Scenography of the Copernican world system. Author: Andreas Cellarius (1661)

Following that episode, the Church banned the works of Copernicus and Galileo. However, in 1632 the Italian’s ideas were ratified in his book Dialogue Concerning the Two Chief World Systems, which led him to be tried by the Inquisition. On 22 June 1633, the astronomer was condemned for heresy and sentenced to indefinite detention, which led him to renounce his ideas in writing and gave rise to the legend of the phrase that he likely never uttered. The next day his sentence was commuted to house arrest. The ban on the works of Copernicus and Galileo remained until 1835, and it was not until 1992 that Pope John Paul II acknowledged the “error of the theologians of the time,” adding that “the Bible does not concern itself with the details of the physical world, the understanding of which is the competence of human experience and reasoning.”

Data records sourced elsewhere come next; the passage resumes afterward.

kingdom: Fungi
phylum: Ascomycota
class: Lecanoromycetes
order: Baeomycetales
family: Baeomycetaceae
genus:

However for the Jesuit and astronomer George Coyne, former director of the Vatican Observatory, the statement of John Paul II perpetuated “a myth” when referring to the case of Galileo as a “tragic mutual incomprehension.” “It is a genuine historical case of a continuing and real contrast between an intrinsic ecclesial structure of authority and the freedom to search for the truth in whatever human endeavour,” Coyne explained to ​ OpenMind. According to the astronomer, the “tragedy” has not been explicitly recognized, which put an end to the career of a man who was “a pioneer of modern science.”

Galileo died in 1642, blind because of glaucoma and still under house arrest. Eppur si muove? The truth is that never broke his oath. Shortly before his death, he wrote, “the falsity of the Copernican system ought not to be doubted in any way, and most of all not by us Catholics who have the undeniable authority of Holy Scripture, interpreted by the best theologians.” But he also added, “if the observations and conjectures of Copernicus are insufficient, those of Ptolemy, Aristotle and their followers are in my view even more false.”